# Human-powered CO2?



## Praxx42 (Mar 4, 2005)

Would plants be able to process human-expelled CO2? 

I'm running low on pressurized CO2 and won't be able to get more for a few days. I've got a 2L bottle of Excel, but I know for a fact it's not as effective, so I was thinking about breathing a couple of breaths into the feed line for my external reactors (they're awful big) and letting the plants process that each day until I can scratch up some money for the canisters.

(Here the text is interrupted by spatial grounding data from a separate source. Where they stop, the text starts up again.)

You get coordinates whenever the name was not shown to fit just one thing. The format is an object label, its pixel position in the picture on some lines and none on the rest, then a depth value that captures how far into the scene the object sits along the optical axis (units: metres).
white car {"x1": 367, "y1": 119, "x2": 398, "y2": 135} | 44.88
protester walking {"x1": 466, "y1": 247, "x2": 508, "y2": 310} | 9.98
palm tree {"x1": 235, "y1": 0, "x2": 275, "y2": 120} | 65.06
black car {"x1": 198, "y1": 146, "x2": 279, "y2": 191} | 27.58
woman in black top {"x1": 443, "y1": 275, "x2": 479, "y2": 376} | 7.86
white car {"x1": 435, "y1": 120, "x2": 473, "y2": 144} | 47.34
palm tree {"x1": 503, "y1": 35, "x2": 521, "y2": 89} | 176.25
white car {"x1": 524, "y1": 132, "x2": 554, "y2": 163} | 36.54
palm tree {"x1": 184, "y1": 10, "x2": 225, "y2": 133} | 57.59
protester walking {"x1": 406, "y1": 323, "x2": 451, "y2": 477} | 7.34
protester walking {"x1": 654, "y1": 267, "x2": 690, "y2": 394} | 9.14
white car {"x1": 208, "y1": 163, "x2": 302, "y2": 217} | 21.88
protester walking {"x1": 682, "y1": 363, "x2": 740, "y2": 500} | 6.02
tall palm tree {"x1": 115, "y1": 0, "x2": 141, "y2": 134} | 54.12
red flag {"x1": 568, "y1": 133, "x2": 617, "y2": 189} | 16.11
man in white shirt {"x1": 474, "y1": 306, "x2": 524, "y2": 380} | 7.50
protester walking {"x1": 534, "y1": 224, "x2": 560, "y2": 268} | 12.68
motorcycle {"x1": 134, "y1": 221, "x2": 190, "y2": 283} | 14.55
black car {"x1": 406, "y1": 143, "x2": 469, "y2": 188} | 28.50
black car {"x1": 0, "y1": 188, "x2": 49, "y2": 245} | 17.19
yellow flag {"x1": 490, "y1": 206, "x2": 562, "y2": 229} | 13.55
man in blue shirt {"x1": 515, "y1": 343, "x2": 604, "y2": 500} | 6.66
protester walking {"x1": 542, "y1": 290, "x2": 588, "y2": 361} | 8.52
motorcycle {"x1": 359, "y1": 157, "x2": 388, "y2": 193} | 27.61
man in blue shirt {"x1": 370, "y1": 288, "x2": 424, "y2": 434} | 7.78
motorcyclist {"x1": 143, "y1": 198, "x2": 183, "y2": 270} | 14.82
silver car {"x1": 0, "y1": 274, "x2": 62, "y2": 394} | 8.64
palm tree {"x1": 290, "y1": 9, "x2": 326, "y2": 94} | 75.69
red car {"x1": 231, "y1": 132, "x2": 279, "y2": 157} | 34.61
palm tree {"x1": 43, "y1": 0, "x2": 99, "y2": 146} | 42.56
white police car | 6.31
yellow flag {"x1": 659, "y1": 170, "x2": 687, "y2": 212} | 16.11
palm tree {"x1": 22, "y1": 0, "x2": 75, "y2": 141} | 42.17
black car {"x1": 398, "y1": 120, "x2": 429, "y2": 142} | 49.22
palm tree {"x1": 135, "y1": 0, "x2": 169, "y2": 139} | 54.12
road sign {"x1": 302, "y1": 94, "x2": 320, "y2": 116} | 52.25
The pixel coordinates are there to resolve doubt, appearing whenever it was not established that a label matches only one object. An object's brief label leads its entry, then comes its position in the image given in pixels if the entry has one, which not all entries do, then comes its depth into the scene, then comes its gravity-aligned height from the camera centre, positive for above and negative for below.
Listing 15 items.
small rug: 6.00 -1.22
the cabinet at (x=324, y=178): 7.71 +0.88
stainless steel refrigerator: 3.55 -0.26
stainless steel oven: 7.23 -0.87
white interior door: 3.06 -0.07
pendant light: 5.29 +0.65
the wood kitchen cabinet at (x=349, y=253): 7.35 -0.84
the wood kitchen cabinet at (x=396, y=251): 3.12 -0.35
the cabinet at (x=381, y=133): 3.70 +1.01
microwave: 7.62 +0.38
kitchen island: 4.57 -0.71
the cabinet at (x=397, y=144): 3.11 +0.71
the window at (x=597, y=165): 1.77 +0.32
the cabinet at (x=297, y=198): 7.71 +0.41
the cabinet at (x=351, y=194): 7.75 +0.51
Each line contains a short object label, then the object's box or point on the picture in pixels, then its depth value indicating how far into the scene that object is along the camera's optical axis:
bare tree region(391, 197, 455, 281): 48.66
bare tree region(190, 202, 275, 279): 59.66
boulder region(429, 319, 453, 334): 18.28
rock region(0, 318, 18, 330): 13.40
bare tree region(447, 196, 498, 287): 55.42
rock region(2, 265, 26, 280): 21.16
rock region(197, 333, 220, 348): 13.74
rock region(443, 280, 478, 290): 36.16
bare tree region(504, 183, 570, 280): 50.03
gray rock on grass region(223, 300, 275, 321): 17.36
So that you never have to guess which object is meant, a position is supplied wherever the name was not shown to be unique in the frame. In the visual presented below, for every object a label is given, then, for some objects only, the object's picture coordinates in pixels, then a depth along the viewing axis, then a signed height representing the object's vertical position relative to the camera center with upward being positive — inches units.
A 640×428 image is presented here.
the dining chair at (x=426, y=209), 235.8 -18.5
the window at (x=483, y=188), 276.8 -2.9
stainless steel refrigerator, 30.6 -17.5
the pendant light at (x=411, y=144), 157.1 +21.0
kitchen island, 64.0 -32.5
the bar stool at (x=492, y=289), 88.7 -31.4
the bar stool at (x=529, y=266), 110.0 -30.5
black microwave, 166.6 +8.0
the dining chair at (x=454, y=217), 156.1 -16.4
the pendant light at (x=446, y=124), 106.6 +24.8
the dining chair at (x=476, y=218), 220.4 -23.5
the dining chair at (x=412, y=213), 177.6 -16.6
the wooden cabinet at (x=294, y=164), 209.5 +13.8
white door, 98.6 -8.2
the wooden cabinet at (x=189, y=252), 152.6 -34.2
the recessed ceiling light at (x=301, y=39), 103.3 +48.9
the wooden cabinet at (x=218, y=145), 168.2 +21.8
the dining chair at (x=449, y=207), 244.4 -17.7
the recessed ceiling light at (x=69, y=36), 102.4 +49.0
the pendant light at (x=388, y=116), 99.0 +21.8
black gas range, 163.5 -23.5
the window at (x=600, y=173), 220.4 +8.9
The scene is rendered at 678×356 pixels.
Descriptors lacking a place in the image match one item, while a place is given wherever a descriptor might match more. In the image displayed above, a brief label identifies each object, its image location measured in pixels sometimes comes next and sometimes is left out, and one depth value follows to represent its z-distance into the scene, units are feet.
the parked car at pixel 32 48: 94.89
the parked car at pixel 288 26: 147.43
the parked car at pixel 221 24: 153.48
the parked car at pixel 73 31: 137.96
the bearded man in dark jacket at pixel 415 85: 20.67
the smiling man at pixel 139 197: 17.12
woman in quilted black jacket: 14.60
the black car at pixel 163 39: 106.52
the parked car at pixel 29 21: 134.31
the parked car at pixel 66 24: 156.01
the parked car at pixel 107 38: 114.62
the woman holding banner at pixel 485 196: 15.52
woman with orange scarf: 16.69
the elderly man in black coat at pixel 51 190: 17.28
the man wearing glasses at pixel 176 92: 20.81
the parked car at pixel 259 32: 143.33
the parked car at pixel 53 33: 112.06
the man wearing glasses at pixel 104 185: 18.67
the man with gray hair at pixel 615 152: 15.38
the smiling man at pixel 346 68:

I know I'd have to bleed the reactors daily for insoluble gasses, but do you think this would this work?


----------



## defdac (May 10, 2004)

Here is an experiment with an alternative source of CO2:

http://www.thekrib.com/Plants/CO2/mouth.html
"CO2 By Human Respiration"


----------



## Praxx42 (Mar 4, 2005)

Cool, thank you. I know what I'm going to be doing tonight when the lights come on!


----------



## Bert H (Mar 2, 2004)

The krib reference defdac has there is from one of our members 'HeyPK'. You might want to send him a pm and ask him about it.


----------



## Praxx42 (Mar 4, 2005)

Upon further research and a little encouragement from HeyPK, I have been trying this for a couple of days now. Seems to be working pretty well... the plants in the big tank are still pearling at the end of the "day," but *I* obviously don't make as pure an output of CO2 as what's in the tank, because the pH doesn't drop NEARLY as much as with the pressurized canisters.

I'm still going to setup both tanks for pressurized for when I leave town for a few days or if I ever get to take a vacation, but I don't see any reason to stop using this method. Thank you, everyone!


----------